DATA below:
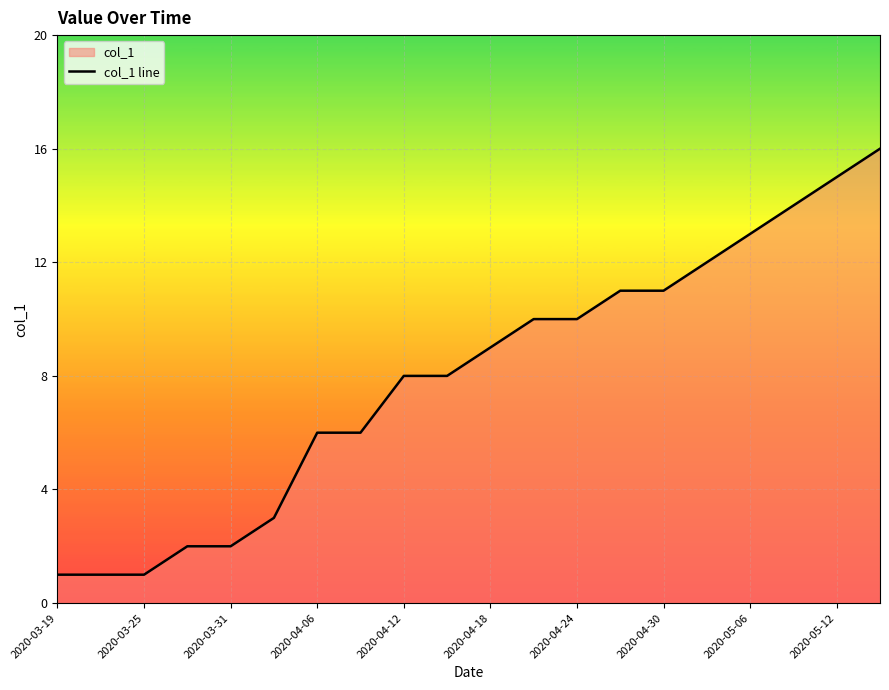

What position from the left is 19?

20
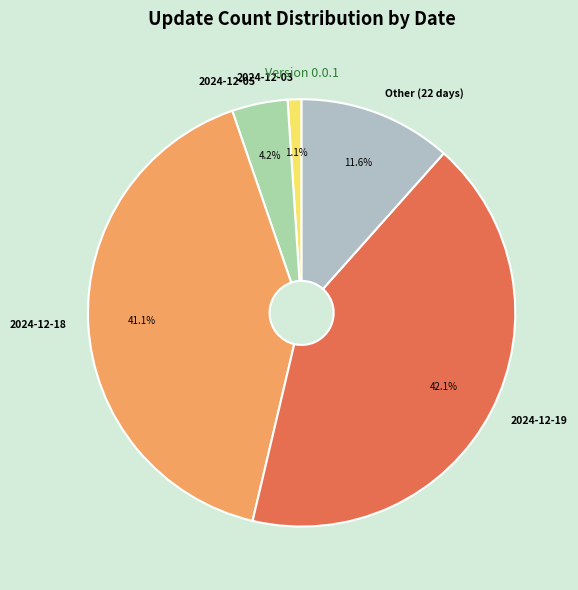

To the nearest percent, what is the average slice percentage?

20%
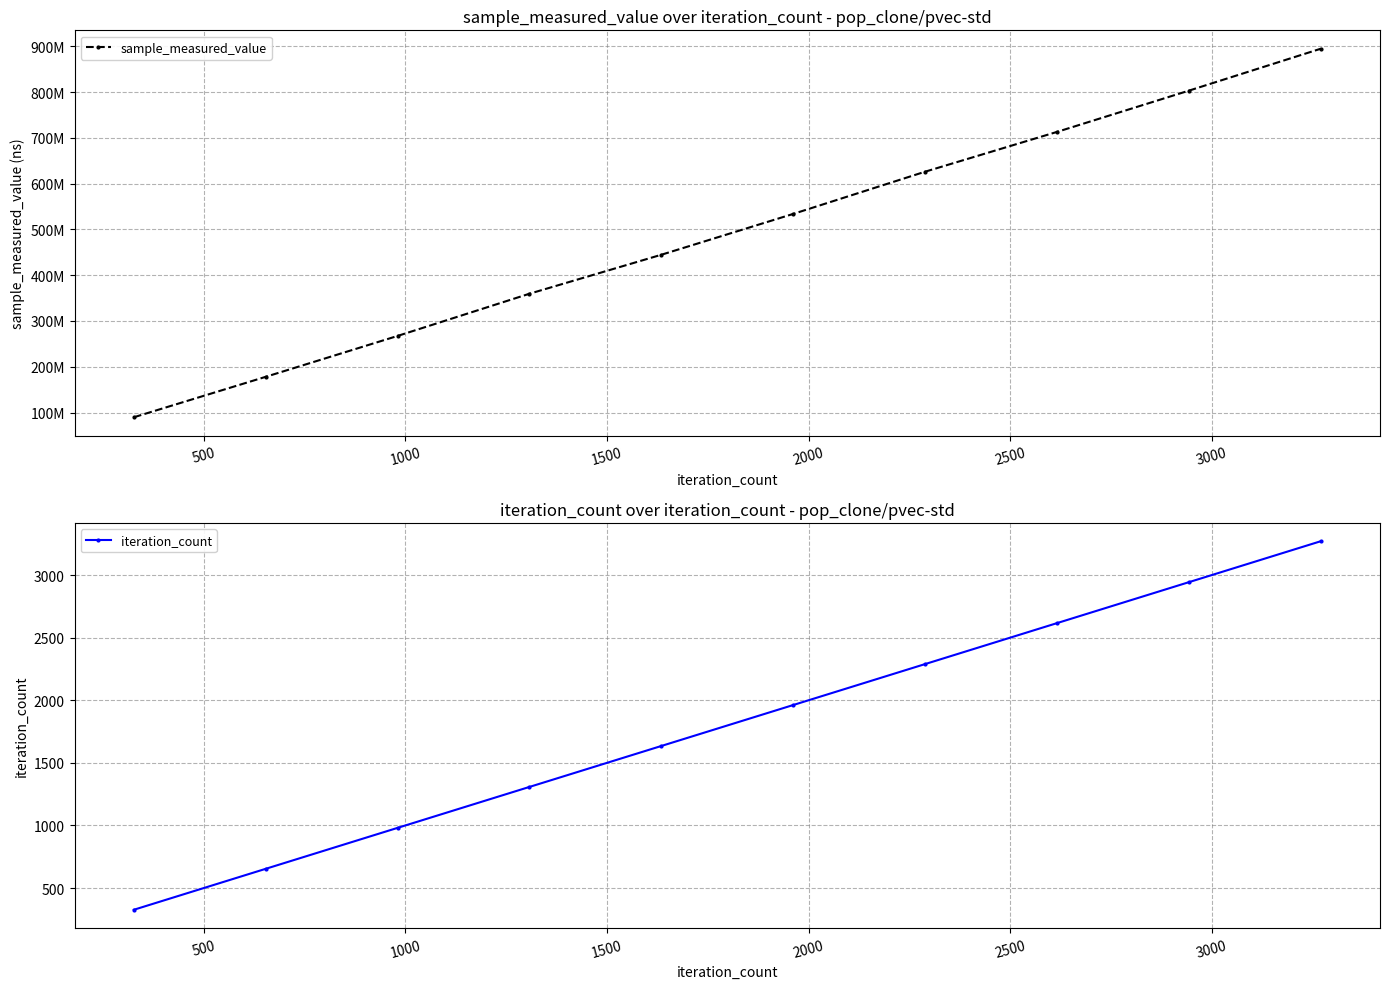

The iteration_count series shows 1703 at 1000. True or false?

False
End of DATA.
[EXERCISE DESCRIPTION]
Update the material above by changing "average" to "mean" and keeping everything else the same. Leave the pictures out of your answer.

[RESULT]
What position from the left is 19?

20

To the nearest percent, what is the mean slice percentage?

20%

The iteration_count series shows 1703 at 1000. True or false?

False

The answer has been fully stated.